Close to 60% of adults share at least one type of financial account with another person. As the millennial generation continues to gain financial freedom and power, that number is only going to rise. Whether it be joint accounts in a marriage, sharing finances with retiring parents, or other family and friends, the opportunity to financial institutions to provide solutions for shared finances is too large to ignore.

In addition, a Forrester report, Why Digital Teams at Financial Providers should Invest in Shared Financesfound that consumers surveyed that among those who shared finances through their institution trust their bank or credit union more than those who do not share accounts. However, a person's ability to act as an observer of, partner in, or proxy for another person's financial life is not just a largely untapped market; it is, in many ways, an unrecognized opportunity in retail financial services. Digital teams within banks and credit unions are uniquely positioned to take the lead in preparing their organizations for leveraging the opportunity soon to emerge in shared finances by taking five initial steps. 

  1. Assemble a cross-functional team to gauge your shared finances opportunity. As noted above, personnel working within the digital side of a bank or credit union should take the lead in exploring the shared finances opportunity and building services that help customers manage their interpersonal financial relationships. However, several functions should be included within a cross-functional team working on this area such as internal security-and-risk peers who can look closely at the potential security and privacy challenges that might arise.
  2. Size the shared finances opportunity in your specific market. As shared finances are a little-understood and less-than-prominent area of financial services, a crucial step is to measure and assess the opportunity itself. Take an in-depth look at your customers' and prospects' current behaviors and attitudes around their interpersonal financial relationships. Work with internal and external partner in analytics and customer insights to estimate the size of the opportunity for your organization.
  3. Assess your digital capabilities around shared finances. Digital teams routinely evaluate their online, mobile, and other digital functionality. These teams should add an audit of their ability to meet customers' shared financial needs: Can a customer let another person view their accounts without giving away their own login ID and password?
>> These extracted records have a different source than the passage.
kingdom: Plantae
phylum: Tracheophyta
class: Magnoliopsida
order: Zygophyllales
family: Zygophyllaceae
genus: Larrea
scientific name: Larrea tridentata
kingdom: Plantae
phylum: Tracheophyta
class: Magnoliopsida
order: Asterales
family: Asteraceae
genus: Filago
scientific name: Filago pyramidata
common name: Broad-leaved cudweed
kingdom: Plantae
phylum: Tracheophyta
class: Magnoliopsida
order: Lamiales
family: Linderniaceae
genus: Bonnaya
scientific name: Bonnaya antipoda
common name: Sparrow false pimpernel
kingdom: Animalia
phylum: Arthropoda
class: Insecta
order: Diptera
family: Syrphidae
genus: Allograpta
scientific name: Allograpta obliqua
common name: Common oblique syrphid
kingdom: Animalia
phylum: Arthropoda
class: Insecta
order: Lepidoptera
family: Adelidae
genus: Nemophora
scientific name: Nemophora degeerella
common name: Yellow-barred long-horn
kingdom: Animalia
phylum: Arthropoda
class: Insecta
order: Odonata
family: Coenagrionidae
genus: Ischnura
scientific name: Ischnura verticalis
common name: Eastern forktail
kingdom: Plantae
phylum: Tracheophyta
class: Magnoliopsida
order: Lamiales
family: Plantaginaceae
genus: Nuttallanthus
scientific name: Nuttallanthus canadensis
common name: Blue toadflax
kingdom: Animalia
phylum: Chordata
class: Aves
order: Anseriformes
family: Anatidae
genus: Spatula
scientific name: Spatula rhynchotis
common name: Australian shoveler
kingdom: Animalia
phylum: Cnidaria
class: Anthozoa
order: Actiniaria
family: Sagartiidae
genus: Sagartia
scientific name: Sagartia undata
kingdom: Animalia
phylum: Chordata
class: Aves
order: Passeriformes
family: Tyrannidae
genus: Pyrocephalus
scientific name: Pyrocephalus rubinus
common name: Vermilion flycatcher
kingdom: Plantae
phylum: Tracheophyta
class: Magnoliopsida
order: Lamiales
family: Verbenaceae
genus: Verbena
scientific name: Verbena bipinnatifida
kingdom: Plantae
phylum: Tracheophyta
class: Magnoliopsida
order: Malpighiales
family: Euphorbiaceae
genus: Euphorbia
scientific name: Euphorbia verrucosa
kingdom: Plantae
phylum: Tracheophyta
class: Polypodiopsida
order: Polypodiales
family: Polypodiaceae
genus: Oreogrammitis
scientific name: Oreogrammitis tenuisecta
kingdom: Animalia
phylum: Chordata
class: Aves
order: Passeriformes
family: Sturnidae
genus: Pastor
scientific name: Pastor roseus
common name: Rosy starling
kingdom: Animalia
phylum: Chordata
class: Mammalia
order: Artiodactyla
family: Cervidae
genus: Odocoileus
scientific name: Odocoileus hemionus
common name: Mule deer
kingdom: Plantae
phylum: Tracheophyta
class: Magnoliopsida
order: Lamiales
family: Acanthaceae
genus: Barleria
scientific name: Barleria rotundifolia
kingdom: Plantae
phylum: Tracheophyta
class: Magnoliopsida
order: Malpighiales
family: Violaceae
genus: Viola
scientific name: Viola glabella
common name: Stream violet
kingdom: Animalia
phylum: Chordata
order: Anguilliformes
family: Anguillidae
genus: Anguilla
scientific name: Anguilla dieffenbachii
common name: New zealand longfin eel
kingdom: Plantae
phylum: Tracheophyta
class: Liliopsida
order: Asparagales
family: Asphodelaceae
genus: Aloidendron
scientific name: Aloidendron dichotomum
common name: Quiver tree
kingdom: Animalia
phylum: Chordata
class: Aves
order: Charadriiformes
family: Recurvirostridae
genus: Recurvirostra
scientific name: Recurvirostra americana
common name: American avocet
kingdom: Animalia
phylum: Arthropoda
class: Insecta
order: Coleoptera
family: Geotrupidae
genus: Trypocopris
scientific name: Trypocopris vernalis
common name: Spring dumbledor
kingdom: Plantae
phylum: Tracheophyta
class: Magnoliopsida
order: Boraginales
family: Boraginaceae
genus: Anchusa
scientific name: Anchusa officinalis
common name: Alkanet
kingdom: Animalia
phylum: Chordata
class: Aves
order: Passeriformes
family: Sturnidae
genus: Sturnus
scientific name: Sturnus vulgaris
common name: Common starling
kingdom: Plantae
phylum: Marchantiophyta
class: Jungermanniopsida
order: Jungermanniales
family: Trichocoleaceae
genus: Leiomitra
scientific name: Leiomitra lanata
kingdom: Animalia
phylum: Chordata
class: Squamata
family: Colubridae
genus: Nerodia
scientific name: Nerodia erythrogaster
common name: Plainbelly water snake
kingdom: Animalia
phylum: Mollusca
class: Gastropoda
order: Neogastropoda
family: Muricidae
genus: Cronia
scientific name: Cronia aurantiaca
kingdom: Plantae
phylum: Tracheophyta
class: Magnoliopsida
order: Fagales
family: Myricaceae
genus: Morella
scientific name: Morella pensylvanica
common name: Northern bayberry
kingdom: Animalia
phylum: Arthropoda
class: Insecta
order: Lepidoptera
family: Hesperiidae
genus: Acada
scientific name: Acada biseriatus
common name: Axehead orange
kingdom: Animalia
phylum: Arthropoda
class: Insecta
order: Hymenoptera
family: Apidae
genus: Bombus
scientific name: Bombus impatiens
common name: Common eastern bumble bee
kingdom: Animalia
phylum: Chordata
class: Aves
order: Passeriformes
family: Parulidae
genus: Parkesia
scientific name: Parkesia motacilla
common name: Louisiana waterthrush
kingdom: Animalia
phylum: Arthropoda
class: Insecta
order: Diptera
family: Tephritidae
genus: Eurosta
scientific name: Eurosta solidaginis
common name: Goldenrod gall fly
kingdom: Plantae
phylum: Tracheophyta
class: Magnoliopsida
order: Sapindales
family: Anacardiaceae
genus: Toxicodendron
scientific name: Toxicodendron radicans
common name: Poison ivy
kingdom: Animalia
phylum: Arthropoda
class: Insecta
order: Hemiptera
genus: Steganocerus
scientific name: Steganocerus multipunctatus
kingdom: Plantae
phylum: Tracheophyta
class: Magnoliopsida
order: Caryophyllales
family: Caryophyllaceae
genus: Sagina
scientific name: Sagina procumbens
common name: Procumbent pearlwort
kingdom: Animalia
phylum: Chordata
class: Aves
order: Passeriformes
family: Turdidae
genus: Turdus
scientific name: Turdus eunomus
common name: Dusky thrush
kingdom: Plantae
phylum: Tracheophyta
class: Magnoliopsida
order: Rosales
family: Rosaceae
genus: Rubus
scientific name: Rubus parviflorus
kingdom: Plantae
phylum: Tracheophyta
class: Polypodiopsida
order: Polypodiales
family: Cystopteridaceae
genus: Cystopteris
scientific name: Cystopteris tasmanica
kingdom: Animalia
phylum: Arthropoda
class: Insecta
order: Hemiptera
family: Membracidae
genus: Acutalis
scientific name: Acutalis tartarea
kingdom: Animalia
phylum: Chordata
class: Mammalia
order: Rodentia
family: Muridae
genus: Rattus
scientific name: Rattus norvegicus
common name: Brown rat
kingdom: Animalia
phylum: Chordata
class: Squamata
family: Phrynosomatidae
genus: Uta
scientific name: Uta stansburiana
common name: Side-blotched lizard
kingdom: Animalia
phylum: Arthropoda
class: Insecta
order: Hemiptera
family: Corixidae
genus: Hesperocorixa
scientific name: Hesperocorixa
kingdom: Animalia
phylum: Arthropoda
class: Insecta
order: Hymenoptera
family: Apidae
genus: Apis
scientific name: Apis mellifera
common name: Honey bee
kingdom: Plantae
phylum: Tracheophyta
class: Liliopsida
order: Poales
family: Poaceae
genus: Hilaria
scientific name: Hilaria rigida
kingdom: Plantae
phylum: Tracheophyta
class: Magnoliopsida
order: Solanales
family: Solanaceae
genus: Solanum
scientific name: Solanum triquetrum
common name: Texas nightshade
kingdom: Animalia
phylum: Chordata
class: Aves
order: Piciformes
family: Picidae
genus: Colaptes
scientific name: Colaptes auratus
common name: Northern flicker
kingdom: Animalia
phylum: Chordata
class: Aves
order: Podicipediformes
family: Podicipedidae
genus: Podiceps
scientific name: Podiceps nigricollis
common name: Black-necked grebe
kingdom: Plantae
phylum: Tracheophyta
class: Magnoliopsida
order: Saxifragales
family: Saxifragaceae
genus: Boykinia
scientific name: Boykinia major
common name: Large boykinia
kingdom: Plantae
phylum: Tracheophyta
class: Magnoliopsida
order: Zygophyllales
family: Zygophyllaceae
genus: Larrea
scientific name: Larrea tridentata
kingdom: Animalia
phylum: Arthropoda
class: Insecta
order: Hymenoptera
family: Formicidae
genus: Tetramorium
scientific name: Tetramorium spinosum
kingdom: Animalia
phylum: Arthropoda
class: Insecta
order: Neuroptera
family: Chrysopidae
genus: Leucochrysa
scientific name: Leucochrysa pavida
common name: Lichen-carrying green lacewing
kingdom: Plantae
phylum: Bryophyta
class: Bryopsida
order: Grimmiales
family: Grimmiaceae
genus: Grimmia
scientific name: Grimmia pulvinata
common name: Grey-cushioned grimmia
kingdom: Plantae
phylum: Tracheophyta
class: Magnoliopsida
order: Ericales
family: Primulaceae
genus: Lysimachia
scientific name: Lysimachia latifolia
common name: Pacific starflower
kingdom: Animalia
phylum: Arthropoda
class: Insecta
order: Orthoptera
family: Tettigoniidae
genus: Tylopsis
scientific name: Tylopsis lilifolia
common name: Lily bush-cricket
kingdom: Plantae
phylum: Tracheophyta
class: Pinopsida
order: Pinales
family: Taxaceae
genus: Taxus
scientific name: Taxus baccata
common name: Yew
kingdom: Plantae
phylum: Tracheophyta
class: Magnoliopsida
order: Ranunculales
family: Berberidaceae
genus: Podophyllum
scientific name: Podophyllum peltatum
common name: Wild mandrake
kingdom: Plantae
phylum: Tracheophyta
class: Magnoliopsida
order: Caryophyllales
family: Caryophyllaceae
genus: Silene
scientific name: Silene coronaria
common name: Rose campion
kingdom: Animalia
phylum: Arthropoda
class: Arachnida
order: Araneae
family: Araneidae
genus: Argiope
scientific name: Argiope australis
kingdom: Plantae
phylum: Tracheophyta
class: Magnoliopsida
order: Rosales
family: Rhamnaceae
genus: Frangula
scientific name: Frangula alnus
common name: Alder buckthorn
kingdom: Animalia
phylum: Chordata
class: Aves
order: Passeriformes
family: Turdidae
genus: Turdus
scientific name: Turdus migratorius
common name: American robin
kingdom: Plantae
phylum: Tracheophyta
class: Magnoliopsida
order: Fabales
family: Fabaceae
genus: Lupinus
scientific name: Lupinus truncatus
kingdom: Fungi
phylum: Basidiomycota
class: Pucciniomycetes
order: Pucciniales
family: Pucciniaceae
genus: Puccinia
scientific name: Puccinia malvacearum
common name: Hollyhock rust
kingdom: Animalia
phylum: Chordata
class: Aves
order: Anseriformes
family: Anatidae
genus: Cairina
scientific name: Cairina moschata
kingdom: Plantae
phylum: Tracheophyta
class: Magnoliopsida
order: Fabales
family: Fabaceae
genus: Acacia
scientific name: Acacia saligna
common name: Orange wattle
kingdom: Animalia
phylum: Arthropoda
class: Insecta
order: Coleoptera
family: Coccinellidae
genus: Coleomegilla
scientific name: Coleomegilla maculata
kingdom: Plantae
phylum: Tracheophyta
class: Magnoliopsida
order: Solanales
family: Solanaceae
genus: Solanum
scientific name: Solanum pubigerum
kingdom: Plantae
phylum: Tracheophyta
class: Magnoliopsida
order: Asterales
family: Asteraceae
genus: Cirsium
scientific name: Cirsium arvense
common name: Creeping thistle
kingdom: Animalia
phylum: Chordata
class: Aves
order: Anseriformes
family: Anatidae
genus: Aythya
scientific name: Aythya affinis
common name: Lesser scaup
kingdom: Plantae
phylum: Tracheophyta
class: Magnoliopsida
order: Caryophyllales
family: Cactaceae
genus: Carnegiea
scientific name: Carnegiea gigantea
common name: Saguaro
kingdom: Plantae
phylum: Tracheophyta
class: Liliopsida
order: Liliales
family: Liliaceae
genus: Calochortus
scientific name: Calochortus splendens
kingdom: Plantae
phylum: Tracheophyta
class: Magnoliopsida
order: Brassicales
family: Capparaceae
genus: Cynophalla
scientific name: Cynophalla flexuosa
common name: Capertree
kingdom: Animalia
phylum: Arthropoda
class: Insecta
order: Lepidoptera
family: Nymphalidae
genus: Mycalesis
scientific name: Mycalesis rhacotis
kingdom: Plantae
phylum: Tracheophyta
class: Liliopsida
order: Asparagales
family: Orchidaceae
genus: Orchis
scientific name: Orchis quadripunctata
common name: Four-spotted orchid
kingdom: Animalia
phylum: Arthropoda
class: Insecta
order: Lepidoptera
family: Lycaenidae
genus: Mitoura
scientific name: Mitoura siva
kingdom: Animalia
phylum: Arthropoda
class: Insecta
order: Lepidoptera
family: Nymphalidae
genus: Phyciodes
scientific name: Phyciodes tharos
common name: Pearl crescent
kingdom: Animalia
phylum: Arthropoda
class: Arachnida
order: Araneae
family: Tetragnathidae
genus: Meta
Can two customers easily co-manage their products and accounts? Can the child of an elderly customer set up alerts to monitor their parent's financial actions?  A view of what is and isn't possible via digital touch points will let you plan future shared finances initiatives more accurately.
  4. Identify existing digital initiatives that could enable shared finances. While shared finances are an important opportunity in digital financial services, executives have limited resources and an abundance of other ways to use those resources. Tapping the shared finances opportunity will often mean piggybacking on other digital initiatives. For this reason, working with collaborators, digital teams should look at the financial institutions' digital road map and label those initiatives and projects that could help the firm better meet customers' shared financial needs.
  5. Look to private banks for inspiration and ideas. One area of financial services has a long history of managing complex, multi-user finances: private banking. Private banks survive and thrive, in part, by helping high-net-worth people manage their complicated financial lives. For example, a billionaire might need his private bank to allow access to different funds and accounts for various attorneys, family members, accountants, or other people from his family office or other firms; at the same time, he might need to limit the transactional capabilities for some of these proxies and partners.

Today, financial institutions are the logical choice to meet consumers' shared financial needs. And customers who already share their finances trust financial providers more than the average customer. As referenced above, the Forrester survey shows that 40% of people who share a financial product or account with someone else say they trust financial firms in general compared with just 29% of those who don't have any shared finances. But this trust equity will not last forever, especially as other companies and new disruptors recognize and target the shared finances opportunity. To quote the head of digital at one institution: "right now, our customers have a strong connection to our brand, so we have a chance to expand that relationship and stay relevant - but we know that this opportunity is, as they say 'only available for a limited time'."